The Chamber is calling on the Government to urgently clarify details of the Apprenticeship Levy where companies with a wage bill of over £3m will be required to pay 0.5% of their total payroll costs.  Employers will be able to claim this money back as a digital voucher to be spent specifically on apprenticeship training.

Paul Carbert, policy adviser, the Chamber said: “The introduction of the Apprenticeship Levy is a huge missed opportunity to support businesses to develop young people’s skills.  We believe the Government should allow organisations to use the levy funds to support other high quality workplace training, beyond just apprenticeships.”

Building services company and Chamber Partner member, John N Dunn Group, established in 1893, has a proud history of training apprentices, director Ian Steward said: “We are training 39 apprentices at present, which represents over 10% of our 300-strong workforce and is a huge investment and cost for us.  Our approach is firmly one that supports training the next generation of young people to work in the North East construction industry.

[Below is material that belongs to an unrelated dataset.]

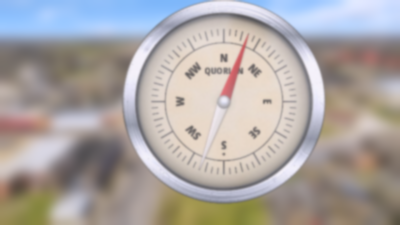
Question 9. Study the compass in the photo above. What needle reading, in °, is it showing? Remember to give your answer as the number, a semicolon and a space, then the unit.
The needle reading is 20; °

“However the Government’s planned levy will actually be detrimental to our training approach and means we could pay substantially more to train apprentices than we do at present.  As we currently employ more than 10% of our workforce as apprentices I strongly believe we should be exempt from this scheme given our huge commitment already to apprenticeships.  It is also worrying that competitors who have a wage bill beneath the £3m threshold will still have 90% of the apprenticeship costs paid by the government unlike us which does not provide a level playing field.

“In my view this makes the Government target of creating 3 million apprentices by 2020, in such an unprecedented, accelerated rate unachievable, especially considering the failure of the Government to take on board the concerns raised about the levy by employers.

“Key statistics in the survey, part of the national British Chambers of Commerce report, supported by Middlesex University, undertaken in August include:

  • 32% of firms in the North East still have no understanding, or haven’t heard of, the Apprenticeship Levy
  • 40% of firms in the North East don’t understand how apprenticeship funding differs above or below the £3m pay bill threshold

Few businesses believe apprenticeship reforms will change their training outlook with only:

–          10% saying reforms will increase their recruitment of apprentices

–          3% saying reforms will have a positive impact on their wider training budget

–          10% saying reforms will improve the quality of vocational training in their sector

The Chamber is holding a joint event with Gateshead College to explain more about the Apprenticeship Levy at the college’s Team Valley Training Centre on Monday, 10 October.